Activity — Tally how many lines in the data below include "depth", then please reply with only that figure.

Supplied material —
* * * * * * * * *

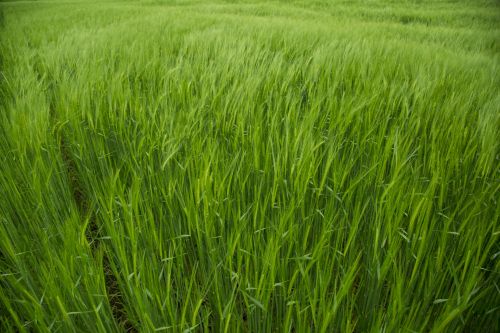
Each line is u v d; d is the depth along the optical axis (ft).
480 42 18.57
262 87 7.87
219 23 19.45
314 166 4.98
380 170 4.92
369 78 8.38
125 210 4.00
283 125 6.40
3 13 37.81
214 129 6.55
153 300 3.59
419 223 4.01
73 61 10.76
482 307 3.94
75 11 34.06
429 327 3.99
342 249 4.77
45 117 6.56
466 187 5.29
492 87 8.71
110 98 6.84
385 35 18.90
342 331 3.59
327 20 26.04
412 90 7.45
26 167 5.68
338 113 6.44
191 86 7.82
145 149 5.66
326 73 8.59
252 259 4.22
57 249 4.31
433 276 3.74
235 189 4.83
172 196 4.75
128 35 14.97
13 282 3.72
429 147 5.87
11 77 9.71
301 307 3.75
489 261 4.35
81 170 6.18
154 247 4.43
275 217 4.50
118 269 4.90
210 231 4.26
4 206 4.91
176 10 31.86
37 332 3.91
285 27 16.84
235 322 3.70
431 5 36.09
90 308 3.84
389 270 4.25
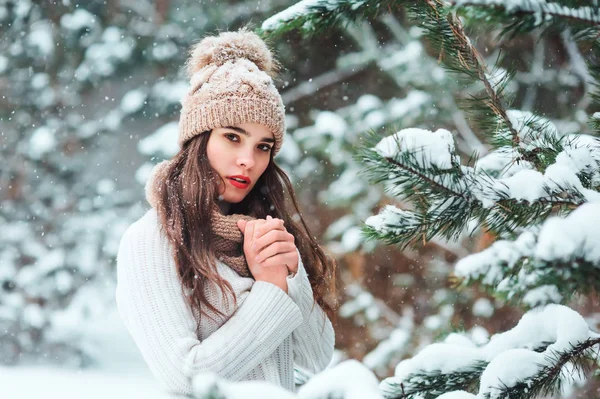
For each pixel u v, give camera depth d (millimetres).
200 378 917
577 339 1467
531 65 4836
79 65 7527
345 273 5449
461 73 1763
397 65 5301
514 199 1349
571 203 1332
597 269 950
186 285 1761
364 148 1405
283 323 1721
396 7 1700
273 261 1773
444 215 1413
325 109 6625
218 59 1985
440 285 5281
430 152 1399
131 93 7160
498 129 1783
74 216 7438
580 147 1577
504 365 1433
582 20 1090
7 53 7582
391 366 4594
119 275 1818
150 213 1897
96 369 6836
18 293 7184
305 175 5992
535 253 968
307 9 1629
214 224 1846
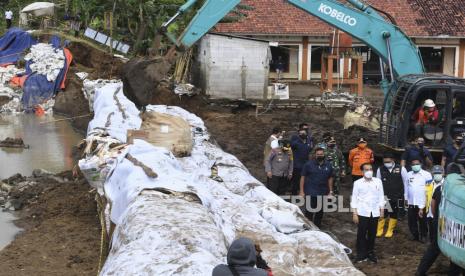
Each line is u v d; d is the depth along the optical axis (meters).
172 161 12.96
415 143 15.36
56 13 42.84
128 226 9.26
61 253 12.77
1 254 12.70
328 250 10.27
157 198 10.44
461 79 17.25
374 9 19.52
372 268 11.98
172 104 27.33
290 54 40.66
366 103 28.41
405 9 41.62
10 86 34.06
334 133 22.84
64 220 14.90
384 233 14.00
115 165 12.72
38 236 13.86
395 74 19.39
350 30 19.31
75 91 31.94
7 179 18.30
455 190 10.17
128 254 8.12
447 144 16.22
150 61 18.95
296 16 40.62
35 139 25.33
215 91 29.80
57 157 21.98
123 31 37.81
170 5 34.66
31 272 11.68
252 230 10.83
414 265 12.10
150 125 15.59
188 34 19.09
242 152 21.17
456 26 40.47
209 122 26.39
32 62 34.72
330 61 32.06
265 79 30.08
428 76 17.89
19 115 31.73
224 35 29.53
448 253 10.33
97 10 39.34
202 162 15.09
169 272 7.34
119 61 33.56
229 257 6.18
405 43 19.36
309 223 12.05
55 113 31.95
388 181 13.60
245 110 29.33
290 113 28.89
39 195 16.95
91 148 14.96
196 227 8.86
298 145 15.73
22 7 49.84
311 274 9.43
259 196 12.91
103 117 17.17
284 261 9.53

* * * * * * * * *

Exercise response — 3